The New Golden RuleDo we need a new Golden Rule? It’s not uncommon to find in modern literature, the call for a new golden rule. Is the Golden Rule adequate in today’s world?
The Golden Rule says, “Do unto others as you would have them do unto you.” Some would say that this just isn’t enough: in our global village, we need to consider cultural differences and the desires of others. This thinking suggests that we humans have never found ourselves in a multicultural setting before now.
The new Golden Rule goes something like this: Do unto others as they would have you do unto them. The need for a change really reflects a narrow view or understanding of the original intent of the Golden Rule. In fairness, calls for a new rule points to the very real need to explain the intent of the original. That it should and would need to be explained properly to each succeeding generation is a fact of life.
It should be noted that the term “Golden Rule” does not come from the Bible. However, the Bible does say that whatever you want men to do to you, do also to them. The rule has been stated in many ways for millennia. Almost 4000 years ago, written on papyrus, we have from the Egyptian story, The Tale of the Eloquent Peasant, "Do for one who may do for you, that you may cause him thus to do." Similarly, the Roman statesman and philosopher Seneca instructed leaders to "Treat your inferiors as you would be treated by your superiors." (Epistulae morales ad Lucilium 47:11) Clearly, human nature hasn’t changed much.
Rules are tools designed to get our thinking and behavior to a place that we might not naturally go to on our own. As a rule, the Golden Rule is no different. It is an attempt to guide us to the thinking behind the rule so that it is manifested in our behavior.
The Golden Rule is an introduction to a lesson on responsibility, awareness, ethics and outgoing concern for others. The principle the rule is trying to get at is one of selfless service to others. We naturally look at things from our own vantage point. So it’s not surprising that we look at the rule selfishly as well—from our own viewpoint.
The rule has within it the implicit instruction to treat others thoughtfully—in the same manner of outgoing concern—as you would like them to treat you. Certainly none of us would want others to treat us in a way that shows disregard for our personal needs and feelings. The principle of the Golden Rule is selflessness. It is not meant to imply that you should do for others exactly what you want them to do for you. It’s not about you.

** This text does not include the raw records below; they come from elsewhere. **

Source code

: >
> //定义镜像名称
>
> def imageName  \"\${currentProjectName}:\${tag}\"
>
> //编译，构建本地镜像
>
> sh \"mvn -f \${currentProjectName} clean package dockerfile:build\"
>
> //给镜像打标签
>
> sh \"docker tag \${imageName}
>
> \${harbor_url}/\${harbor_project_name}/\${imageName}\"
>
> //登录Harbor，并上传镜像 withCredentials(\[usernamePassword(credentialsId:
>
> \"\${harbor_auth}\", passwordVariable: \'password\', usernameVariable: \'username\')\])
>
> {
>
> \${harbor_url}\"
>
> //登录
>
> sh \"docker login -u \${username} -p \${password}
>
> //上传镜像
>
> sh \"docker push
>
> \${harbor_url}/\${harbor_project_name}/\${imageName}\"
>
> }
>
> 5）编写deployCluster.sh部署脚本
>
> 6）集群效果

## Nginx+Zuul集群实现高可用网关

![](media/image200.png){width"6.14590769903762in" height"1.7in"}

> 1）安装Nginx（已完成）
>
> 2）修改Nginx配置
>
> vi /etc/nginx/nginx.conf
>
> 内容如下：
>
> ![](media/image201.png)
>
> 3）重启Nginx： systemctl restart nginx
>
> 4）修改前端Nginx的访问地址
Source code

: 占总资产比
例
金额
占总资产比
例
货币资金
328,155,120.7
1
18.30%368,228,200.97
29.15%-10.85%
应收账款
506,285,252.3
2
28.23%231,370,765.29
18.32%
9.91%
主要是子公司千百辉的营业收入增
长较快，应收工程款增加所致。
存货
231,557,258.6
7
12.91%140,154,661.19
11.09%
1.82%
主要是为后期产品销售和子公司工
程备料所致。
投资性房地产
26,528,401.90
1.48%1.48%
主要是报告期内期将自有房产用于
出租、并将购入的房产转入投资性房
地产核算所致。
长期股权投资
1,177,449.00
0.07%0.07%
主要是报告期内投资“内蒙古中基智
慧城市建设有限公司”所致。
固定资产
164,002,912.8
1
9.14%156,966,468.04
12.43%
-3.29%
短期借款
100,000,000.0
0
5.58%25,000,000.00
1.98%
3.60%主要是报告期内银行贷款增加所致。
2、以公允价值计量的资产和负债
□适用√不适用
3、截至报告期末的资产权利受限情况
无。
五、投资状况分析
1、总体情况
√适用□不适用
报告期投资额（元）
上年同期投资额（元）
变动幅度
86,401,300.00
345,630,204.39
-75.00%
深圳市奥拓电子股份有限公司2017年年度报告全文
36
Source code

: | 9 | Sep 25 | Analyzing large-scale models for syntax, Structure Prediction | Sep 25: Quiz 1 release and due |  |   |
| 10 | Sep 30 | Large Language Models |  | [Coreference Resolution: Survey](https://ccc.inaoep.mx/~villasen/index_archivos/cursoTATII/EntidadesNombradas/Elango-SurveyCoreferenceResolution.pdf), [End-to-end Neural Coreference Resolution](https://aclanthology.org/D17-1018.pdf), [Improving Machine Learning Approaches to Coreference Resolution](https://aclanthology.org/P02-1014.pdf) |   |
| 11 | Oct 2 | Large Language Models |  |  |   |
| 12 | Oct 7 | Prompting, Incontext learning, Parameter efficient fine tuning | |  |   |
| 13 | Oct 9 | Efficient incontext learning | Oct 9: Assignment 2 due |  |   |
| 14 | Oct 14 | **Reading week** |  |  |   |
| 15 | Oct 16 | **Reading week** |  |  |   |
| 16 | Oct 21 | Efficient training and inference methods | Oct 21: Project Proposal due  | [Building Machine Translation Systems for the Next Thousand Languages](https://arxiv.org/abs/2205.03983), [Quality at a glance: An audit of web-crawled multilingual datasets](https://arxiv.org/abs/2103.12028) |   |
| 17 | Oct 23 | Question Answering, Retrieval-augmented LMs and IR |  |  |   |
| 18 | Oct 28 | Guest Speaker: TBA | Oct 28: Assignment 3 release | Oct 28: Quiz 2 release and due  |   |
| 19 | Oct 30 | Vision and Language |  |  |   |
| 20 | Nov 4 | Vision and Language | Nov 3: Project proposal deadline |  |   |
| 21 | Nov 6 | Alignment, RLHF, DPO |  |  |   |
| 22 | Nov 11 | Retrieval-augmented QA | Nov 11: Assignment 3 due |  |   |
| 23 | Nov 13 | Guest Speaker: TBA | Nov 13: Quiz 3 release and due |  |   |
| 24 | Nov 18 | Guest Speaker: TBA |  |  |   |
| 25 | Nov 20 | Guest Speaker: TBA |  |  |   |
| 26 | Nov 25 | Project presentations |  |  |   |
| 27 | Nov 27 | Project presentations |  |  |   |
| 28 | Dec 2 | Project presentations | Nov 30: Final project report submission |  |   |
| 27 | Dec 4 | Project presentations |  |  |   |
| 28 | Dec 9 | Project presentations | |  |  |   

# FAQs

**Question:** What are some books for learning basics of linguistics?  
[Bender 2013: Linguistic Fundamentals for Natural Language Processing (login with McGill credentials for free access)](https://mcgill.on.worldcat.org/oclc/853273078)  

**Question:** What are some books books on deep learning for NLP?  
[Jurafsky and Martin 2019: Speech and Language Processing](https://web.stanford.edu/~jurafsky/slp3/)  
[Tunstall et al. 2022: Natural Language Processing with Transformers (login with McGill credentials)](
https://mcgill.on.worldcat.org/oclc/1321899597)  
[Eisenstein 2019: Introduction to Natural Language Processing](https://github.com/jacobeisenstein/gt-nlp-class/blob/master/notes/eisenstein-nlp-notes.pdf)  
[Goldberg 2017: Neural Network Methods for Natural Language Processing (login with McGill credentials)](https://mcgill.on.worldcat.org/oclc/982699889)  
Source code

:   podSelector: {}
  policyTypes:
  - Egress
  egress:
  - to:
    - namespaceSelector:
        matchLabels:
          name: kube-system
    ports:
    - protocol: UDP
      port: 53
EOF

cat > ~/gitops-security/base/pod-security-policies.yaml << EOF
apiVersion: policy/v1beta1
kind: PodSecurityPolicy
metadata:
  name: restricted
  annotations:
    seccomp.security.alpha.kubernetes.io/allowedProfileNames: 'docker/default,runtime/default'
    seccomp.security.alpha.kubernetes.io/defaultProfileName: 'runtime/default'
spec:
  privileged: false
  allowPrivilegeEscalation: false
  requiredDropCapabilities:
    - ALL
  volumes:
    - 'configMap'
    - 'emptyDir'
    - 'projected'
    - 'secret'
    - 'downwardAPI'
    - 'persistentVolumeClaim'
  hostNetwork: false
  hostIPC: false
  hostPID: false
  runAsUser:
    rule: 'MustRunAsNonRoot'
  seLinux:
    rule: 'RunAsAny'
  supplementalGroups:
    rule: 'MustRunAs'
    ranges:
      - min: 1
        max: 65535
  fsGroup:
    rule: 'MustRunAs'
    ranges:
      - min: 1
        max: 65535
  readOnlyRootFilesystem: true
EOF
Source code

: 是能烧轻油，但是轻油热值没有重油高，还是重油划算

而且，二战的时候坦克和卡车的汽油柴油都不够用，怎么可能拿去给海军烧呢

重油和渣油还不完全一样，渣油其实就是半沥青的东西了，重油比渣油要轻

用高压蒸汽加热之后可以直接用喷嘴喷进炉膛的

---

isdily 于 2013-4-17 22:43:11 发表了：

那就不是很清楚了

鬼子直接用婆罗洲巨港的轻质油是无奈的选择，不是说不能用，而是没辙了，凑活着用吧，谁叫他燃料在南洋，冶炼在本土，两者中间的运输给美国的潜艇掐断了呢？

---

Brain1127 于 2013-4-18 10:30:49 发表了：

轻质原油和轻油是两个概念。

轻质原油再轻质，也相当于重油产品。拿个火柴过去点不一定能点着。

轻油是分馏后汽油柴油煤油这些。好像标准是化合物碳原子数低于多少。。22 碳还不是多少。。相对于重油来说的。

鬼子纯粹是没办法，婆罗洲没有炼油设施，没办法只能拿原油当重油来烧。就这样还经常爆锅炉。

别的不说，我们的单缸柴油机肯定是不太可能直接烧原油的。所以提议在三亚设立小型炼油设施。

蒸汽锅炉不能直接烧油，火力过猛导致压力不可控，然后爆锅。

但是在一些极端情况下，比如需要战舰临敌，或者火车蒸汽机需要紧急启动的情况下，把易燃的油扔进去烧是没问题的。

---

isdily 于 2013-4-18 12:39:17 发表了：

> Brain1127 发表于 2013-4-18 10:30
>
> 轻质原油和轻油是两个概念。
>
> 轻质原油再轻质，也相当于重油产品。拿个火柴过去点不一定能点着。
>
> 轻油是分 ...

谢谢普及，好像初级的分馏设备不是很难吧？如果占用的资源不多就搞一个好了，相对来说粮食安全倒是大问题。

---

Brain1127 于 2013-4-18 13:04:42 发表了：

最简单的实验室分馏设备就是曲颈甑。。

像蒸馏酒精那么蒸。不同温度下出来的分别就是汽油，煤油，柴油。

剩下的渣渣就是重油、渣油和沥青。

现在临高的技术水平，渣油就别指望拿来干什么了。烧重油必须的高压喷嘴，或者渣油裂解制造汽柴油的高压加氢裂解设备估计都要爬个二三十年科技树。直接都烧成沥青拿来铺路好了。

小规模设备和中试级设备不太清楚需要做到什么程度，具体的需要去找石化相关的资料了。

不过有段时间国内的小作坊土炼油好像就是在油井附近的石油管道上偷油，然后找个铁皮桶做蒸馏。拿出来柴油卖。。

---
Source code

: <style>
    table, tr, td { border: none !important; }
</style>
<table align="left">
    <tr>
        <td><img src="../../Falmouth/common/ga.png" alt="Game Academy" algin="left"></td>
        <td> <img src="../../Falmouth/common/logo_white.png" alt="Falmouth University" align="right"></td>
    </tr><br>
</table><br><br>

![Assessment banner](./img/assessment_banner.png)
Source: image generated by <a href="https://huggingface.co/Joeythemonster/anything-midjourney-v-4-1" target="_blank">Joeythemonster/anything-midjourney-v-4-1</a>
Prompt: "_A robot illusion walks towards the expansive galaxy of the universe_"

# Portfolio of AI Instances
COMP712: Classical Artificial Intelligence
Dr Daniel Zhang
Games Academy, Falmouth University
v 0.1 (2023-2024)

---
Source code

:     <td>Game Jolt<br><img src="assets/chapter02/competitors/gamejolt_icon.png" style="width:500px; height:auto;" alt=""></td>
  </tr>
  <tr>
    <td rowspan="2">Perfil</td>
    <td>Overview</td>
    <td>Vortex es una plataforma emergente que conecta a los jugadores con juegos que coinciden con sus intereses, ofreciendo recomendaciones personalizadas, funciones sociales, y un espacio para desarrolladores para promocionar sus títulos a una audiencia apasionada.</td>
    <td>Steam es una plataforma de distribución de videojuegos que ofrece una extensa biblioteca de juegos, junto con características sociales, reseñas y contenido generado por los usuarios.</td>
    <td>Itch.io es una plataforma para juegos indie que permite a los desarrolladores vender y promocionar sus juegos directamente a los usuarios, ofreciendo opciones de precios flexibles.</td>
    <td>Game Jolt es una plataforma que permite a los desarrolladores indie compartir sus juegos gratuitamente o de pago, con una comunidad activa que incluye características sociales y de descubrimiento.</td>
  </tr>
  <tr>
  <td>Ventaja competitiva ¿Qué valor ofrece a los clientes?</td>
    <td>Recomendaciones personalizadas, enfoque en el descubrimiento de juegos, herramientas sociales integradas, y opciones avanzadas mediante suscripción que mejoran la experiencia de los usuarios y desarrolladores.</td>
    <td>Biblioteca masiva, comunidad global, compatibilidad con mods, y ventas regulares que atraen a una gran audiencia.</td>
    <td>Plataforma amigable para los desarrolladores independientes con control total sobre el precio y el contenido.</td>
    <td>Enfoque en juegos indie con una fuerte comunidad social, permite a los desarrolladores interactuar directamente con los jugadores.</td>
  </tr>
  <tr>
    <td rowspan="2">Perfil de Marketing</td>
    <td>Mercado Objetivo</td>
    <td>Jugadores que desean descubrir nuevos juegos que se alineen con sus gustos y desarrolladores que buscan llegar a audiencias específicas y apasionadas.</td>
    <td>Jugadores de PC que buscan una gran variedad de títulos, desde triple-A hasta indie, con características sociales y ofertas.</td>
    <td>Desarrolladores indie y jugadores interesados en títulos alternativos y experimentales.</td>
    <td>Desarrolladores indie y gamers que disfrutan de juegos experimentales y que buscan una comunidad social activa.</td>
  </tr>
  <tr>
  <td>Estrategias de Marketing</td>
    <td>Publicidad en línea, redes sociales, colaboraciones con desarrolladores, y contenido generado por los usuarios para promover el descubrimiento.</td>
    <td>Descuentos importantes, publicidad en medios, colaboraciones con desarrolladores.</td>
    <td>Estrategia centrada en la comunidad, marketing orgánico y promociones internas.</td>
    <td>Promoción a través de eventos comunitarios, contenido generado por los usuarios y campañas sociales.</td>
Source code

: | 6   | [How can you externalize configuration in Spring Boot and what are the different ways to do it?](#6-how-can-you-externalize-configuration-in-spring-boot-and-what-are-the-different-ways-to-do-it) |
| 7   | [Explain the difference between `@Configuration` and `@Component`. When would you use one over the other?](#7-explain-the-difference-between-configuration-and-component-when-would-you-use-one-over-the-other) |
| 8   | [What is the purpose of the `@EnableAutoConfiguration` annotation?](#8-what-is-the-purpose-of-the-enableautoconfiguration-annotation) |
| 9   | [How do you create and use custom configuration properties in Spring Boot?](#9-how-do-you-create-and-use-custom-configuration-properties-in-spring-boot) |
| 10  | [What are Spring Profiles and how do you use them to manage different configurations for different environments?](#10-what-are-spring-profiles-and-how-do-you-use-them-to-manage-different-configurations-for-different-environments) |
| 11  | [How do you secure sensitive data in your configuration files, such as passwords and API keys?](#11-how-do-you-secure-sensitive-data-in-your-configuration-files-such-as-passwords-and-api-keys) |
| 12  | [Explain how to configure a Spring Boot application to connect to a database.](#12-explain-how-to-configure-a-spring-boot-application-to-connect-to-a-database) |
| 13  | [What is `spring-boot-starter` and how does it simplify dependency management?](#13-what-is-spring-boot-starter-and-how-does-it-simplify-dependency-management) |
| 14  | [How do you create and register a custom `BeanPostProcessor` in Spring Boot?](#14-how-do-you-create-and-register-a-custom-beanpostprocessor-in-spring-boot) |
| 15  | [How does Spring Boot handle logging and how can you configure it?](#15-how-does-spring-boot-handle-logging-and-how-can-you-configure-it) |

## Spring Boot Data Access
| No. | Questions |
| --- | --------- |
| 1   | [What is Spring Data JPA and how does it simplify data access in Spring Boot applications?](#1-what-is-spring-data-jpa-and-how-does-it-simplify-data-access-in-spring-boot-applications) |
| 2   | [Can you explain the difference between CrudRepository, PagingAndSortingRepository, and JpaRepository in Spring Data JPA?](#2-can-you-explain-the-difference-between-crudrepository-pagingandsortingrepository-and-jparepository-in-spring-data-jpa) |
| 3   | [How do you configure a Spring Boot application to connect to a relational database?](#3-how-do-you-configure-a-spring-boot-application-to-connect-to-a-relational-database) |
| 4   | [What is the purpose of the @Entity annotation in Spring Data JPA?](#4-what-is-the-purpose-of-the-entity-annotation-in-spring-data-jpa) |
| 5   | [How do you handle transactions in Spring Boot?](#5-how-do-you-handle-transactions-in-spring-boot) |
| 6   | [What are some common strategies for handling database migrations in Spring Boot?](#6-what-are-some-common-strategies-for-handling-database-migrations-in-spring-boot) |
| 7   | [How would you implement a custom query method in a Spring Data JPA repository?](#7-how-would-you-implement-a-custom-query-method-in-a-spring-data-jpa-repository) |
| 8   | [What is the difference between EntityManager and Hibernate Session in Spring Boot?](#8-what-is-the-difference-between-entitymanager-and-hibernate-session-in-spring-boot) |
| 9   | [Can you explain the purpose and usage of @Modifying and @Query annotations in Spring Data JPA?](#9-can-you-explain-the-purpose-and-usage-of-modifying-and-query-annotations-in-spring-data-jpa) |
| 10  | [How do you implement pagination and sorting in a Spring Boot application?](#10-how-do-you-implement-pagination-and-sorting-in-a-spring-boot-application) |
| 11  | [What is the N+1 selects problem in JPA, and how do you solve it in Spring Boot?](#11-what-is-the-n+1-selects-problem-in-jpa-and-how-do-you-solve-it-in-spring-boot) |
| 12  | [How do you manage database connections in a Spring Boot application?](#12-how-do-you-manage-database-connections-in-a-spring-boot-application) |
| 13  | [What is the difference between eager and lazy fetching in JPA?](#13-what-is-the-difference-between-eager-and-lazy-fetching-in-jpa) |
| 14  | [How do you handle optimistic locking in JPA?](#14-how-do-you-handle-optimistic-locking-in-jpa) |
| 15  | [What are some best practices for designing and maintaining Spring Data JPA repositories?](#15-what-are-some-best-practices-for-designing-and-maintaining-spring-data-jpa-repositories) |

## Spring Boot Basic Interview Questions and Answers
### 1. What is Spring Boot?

This rule is about how to treat others. It’s not a manipulative behavior to get others to do something for you. It’s an approach to how you should be treating others regardless of how they treat you. It’s not a training behavior to get others to do a specific act for you. “I did this for you, so now you should do this for me.” We are to treat others—in the same manner—as we would like to be treated by anyone we come into contact with.
The Golden Rule is a lesson that can hardly be introduced to children soon enough. It’s a prescript that should be followed throughout life. This is a tall order, but something every leader should strive to develop. It is the essence of service and servant leadership. Properly understood, the Golden Rule encompasses cultural and personal differences.
Certainly, the intent of modern literature on this issue is to jog our thinking from a self orientation to an other orientation in our dealings with others. As is, the Golden Rule, if practiced, would go a long way to improving our relationships.